_What to produce:_ A word-for-word restatement of the data is what is needed.
------------------------------------------------------------
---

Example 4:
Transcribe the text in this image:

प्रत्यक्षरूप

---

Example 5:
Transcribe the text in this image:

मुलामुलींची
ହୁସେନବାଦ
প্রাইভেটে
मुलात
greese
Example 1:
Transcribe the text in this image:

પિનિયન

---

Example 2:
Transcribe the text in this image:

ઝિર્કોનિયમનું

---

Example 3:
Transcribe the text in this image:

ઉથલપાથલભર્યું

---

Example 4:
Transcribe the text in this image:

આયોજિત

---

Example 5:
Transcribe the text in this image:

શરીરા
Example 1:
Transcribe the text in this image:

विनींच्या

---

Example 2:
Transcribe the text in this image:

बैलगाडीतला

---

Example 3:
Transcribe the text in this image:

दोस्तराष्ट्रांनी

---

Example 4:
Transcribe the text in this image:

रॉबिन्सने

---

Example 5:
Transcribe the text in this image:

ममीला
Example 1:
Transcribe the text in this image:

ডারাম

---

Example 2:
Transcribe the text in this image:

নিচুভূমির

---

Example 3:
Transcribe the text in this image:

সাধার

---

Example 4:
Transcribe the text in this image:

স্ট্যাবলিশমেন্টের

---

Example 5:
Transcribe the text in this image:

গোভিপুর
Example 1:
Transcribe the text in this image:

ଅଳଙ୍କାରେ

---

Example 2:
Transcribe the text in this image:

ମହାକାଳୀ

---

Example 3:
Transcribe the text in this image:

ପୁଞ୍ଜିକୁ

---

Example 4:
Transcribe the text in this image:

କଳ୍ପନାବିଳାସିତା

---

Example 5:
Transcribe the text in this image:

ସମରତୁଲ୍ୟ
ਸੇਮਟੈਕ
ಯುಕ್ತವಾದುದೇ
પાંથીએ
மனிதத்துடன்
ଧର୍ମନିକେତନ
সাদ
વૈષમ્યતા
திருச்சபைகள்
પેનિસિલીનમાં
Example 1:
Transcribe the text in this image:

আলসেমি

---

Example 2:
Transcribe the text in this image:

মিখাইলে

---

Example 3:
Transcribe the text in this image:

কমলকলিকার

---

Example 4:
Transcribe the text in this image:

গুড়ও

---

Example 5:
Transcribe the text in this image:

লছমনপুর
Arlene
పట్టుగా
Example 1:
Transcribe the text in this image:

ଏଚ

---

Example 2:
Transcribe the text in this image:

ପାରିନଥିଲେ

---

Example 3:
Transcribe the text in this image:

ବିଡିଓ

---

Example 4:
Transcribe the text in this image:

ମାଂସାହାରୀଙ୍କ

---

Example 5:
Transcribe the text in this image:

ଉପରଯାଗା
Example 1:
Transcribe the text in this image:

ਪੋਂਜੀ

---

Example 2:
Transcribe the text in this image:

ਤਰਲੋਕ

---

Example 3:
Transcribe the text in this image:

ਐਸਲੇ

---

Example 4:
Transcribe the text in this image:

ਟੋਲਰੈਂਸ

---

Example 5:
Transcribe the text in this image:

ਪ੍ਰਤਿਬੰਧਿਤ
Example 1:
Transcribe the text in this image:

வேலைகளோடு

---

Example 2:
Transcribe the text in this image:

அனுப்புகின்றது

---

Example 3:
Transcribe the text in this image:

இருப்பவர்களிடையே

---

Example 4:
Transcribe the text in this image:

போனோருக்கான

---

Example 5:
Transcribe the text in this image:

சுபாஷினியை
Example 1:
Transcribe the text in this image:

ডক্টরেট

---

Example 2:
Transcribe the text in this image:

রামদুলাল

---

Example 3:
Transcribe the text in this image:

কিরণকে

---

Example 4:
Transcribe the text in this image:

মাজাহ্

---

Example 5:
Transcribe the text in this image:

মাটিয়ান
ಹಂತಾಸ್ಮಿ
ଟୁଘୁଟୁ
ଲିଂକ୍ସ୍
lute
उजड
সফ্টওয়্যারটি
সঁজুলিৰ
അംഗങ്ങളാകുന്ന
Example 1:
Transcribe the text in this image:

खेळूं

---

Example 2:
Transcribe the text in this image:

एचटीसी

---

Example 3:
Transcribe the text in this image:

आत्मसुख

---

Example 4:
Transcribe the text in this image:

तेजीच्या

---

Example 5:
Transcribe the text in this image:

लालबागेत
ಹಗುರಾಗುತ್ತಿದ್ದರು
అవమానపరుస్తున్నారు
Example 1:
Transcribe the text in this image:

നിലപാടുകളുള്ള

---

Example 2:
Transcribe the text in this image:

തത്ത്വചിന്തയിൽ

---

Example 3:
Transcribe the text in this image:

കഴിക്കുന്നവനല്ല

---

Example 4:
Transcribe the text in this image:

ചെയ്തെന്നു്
------------------------------------------------------------
_Result:_
---

Example 4:
Transcribe the text in this image:

प्रत्यक्षरूप

---

Example 5:
Transcribe the text in this image:

मुलामुलींची
ହୁସେନବାଦ
প্রাইভেটে
मुलात
greese
Example 1:
Transcribe the text in this image:

પિનિયન

---

Example 2:
Transcribe the text in this image:

ઝિર્કોનિયમનું

---

Example 3:
Transcribe the text in this image:

ઉથલપાથલભર્યું

---

Example 4:
Transcribe the text in this image:

આયોજિત

---

Example 5:
Transcribe the text in this image:

શરીરા
Example 1:
Transcribe the text in this image:

विनींच्या

---

Example 2:
Transcribe the text in this image:

बैलगाडीतला

---

Example 3:
Transcribe the text in this image:

दोस्तराष्ट्रांनी

---

Example 4:
Transcribe the text in this image:

रॉबिन्सने

---

Example 5:
Transcribe the text in this image:

ममीला
Example 1:
Transcribe the text in this image:

ডারাম

---

Example 2:
Transcribe the text in this image:

নিচুভূমির

---

Example 3:
Transcribe the text in this image:

সাধার

---

Example 4:
Transcribe the text in this image:

স্ট্যাবলিশমেন্টের

---

Example 5:
Transcribe the text in this image:

গোভিপুর
Example 1:
Transcribe the text in this image:

ଅଳଙ୍କାରେ

---

Example 2:
Transcribe the text in this image:

ମହାକାଳୀ

---

Example 3:
Transcribe the text in this image:

ପୁଞ୍ଜିକୁ

---

Example 4:
Transcribe the text in this image:

କଳ୍ପନାବିଳାସିତା

---

Example 5:
Transcribe the text in this image:

ସମରତୁଲ୍ୟ
ਸੇਮਟੈਕ
ಯುಕ್ತವಾದುದೇ
પાંથીએ
மனிதத்துடன்
ଧର୍ମନିକେତନ
সাদ
વૈષમ્યતા
திருச்சபைகள்
પેનિસિલીનમાં
Example 1:
Transcribe the text in this image:

আলসেমি

---

Example 2:
Transcribe the text in this image:

মিখাইলে

---

Example 3:
Transcribe the text in this image:

কমলকলিকার

---

Example 4:
Transcribe the text in this image:

গুড়ও

---

Example 5:
Transcribe the text in this image:

লছমনপুর
Arlene
పట్టుగా
Example 1:
Transcribe the text in this image:

ଏଚ

---

Example 2:
Transcribe the text in this image:

ପାରିନଥିଲେ

---

Example 3:
Transcribe the text in this image:

ବିଡିଓ

---

Example 4:
Transcribe the text in this image:

ମାଂସାହାରୀଙ୍କ

---

Example 5:
Transcribe the text in this image:

ଉପରଯାଗା
Example 1:
Transcribe the text in this image:

ਪੋਂਜੀ

---

Example 2:
Transcribe the text in this image:

ਤਰਲੋਕ

---

Example 3:
Transcribe the text in this image:

ਐਸਲੇ

---

Example 4:
Transcribe the text in this image:

ਟੋਲਰੈਂਸ

---

Example 5:
Transcribe the text in this image:

ਪ੍ਰਤਿਬੰਧਿਤ
Example 1:
Transcribe the text in this image:

வேலைகளோடு

---

Example 2:
Transcribe the text in this image:

அனுப்புகின்றது

---

Example 3:
Transcribe the text in this image:

இருப்பவர்களிடையே

---

Example 4:
Transcribe the text in this image:

போனோருக்கான

---

Example 5:
Transcribe the text in this image:

சுபாஷினியை
Example 1:
Transcribe the text in this image:

ডক্টরেট

---

Example 2:
Transcribe the text in this image:

রামদুলাল

---

Example 3:
Transcribe the text in this image:

কিরণকে

---

Example 4:
Transcribe the text in this image:

মাজাহ্

---

Example 5:
Transcribe the text in this image:

মাটিয়ান
ಹಂತಾಸ್ಮಿ
ଟୁଘୁଟୁ
ଲିଂକ୍ସ୍
lute
उजड
সফ্টওয়্যারটি
সঁজুলিৰ
അംഗങ്ങളാകുന്ന
Example 1:
Transcribe the text in this image:

खेळूं

---

Example 2:
Transcribe the text in this image:

एचटीसी

---

Example 3:
Transcribe the text in this image:

आत्मसुख

---

Example 4:
Transcribe the text in this image:

तेजीच्या

---

Example 5:
Transcribe the text in this image:

लालबागेत
ಹಗುರಾಗುತ್ತಿದ್ದರು
అవమానపరుస్తున్నారు
Example 1:
Transcribe the text in this image:

നിലപാടുകളുള്ള

---

Example 2:
Transcribe the text in this image:

തത്ത്വചിന്തയിൽ

---

Example 3:
Transcribe the text in this image:

കഴിക്കുന്നവനല്ല

---

Example 4:
Transcribe the text in this image:

ചെയ്തെന്നു്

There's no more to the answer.